### INSTRUCTIONS FOR THE TASK:
When "California" occurs in a line of the material, copy that line.

START EXERCISE DATA

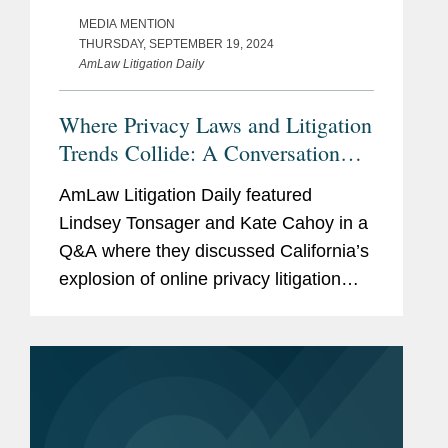
MEDIA MENTION
THURSDAY, SEPTEMBER 19, 2024
AmLaw Litigation Daily
Where Privacy Laws and Litigation
Trends Collide: A Conversation
with Covington & Burling’s
AmLaw Litigation Daily featured
Lindsey Tonsager and Kate Cahoy
Lindsey Tonsager and Kate Cahoy in a
Q&A where they discussed California’s
explosion of online privacy litigation
within the last few years, particularly
cases filed under the California
Invasion of Privacy Act...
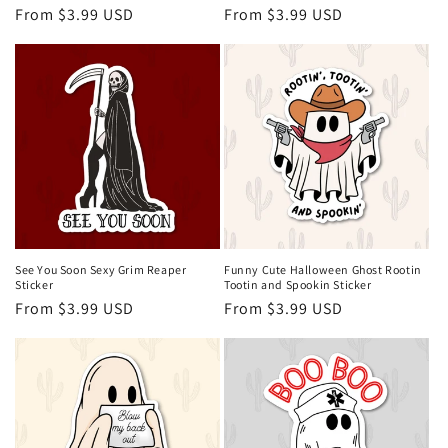
Regular
From $3.99 USD
Regular
From $3.99 USD
price
price
See You Soon Sexy Grim Reaper
Funny Cute Halloween Ghost Rootin
Sticker
Tootin and Spookin Sticker
Regular
From $3.99 USD
Regular
From $3.99 USD
price
price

END EXERCISE DATA

### EXERCISE RESULT:
Q&A where they discussed California’s
cases filed under the California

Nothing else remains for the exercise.